I thought keeping her locked away in a tower was the safest option, but I’m afraid it’s only made her a sitting duck.

“Don’t be stupid,” my father grits out, his breathing labored. He glares up at me, a few strands of sweat-slicked hair falling into his eyes. “You keep on like this, and you’ll lose every ounce of support you have. The Elders won’t put up with someone who can’t control himself. Think about what you’re throwing away—and for an ugly, boring Ricci slut, no less.”

My resistance wears thin. I push my fingers deeper until I feel bone beneath my glove. “Aw, what’s the matter, old man? She didn’t accept your slimy advances? Had to hit her to make yourself feel better?”

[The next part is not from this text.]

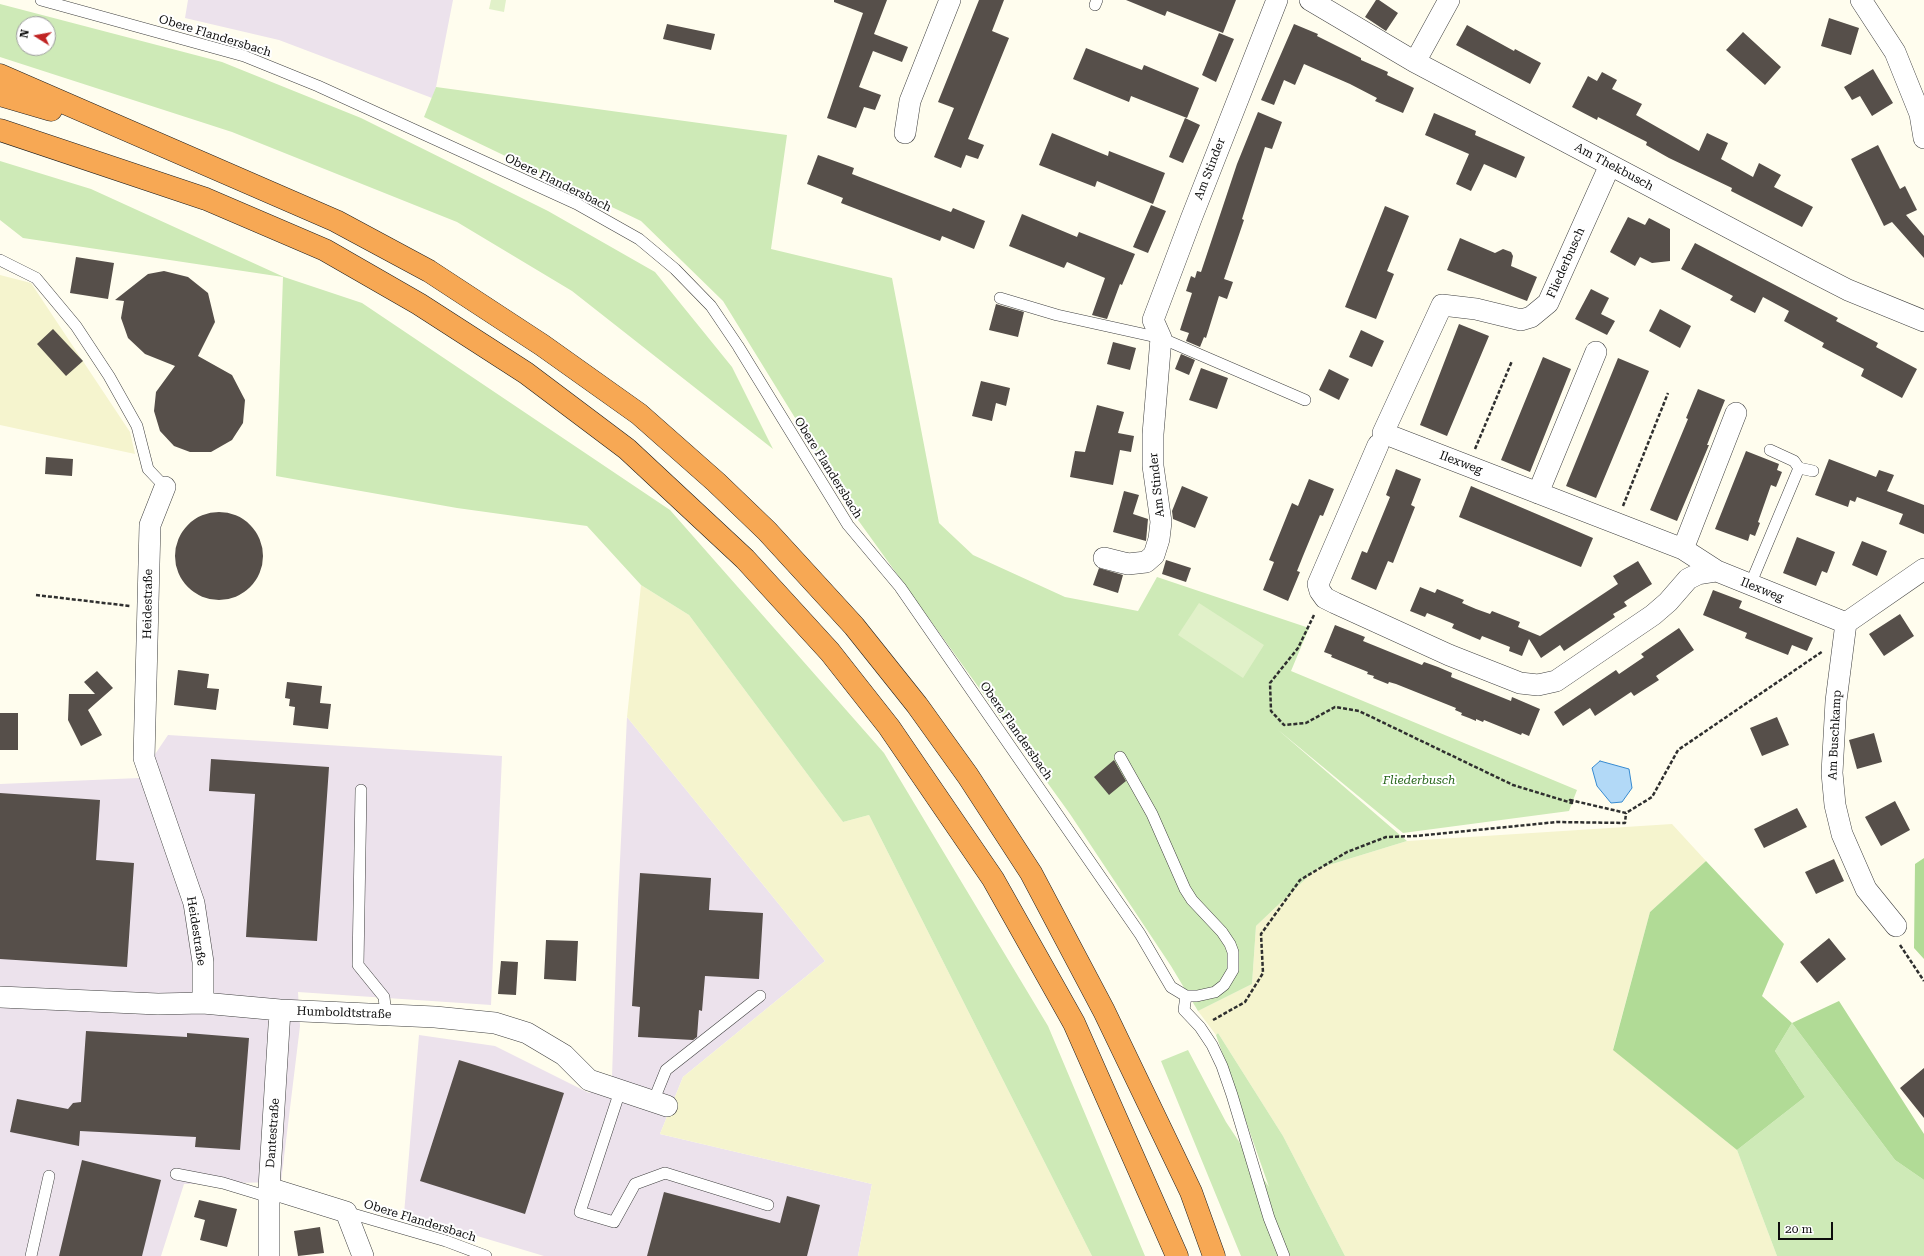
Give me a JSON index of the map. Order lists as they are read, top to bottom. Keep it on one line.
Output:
{"streets":{"street":["Am Thekbusch","Am Stinder","Fliederbusch","Ilexweg","Heidestraße","Am Buschkamp","Humboldtstraße","Dantestraße"],"lane":["Obere Flandersbach"]},"crossings":[["Am Thekbusch","Fliederbusch"],["Fliederbusch","Ilexweg"],["Ilexweg","Am Buschkamp"],["Heidestraße","Humboldtstraße"],["Humboldtstraße","Dantestraße"]],"parks":["Fliederbusch"],"scale_bar":"20 m","north":"left"}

With my dominant hand, I press the mouth of the gun to the top of his thigh, pulling the trigger before he answers. A bloodcurdling noise chokes out of his throat, and his eyes roll to the back of his head briefly; he refocuses as the conference room erupts into shouts and threats, the other associates now squabbling with one another or fleeing.

My father’s sanguineous smile greets me as I lean down, smashing the pistol into the fresh wound, watching as blood pumps from the area.

He spits, painting my collar and face red. “Guess I should’ve fucked her right then and there. You always did learn lessons the hard way.”

“Wonder where I got that from.”

He snorts, and more bright red liquid spews from his nose. “Blame me all you want, Son, but killing me won’t end this for you. There will always be someone ready to take my place. That little slut of yours will never be safe as long as the De Tore family lives and breathes in Boston. As long as you’re a part of this.”

I bring the gun beneath his chin, shoving the barrel so his head is forced back at an unforgiving angle. “Then I suppose I’ll have to correct that for her.”

This time, when I pull the trigger, my finger barely seems to move. Time itself suspends, as if putting distance between me and my actions.

Chaos descends around me. This wasn’t what I meant to do, and yet, standing in the midst of it all while my father’s brain matter splatters on the windows behind him, I don’t feel an ounce of regret.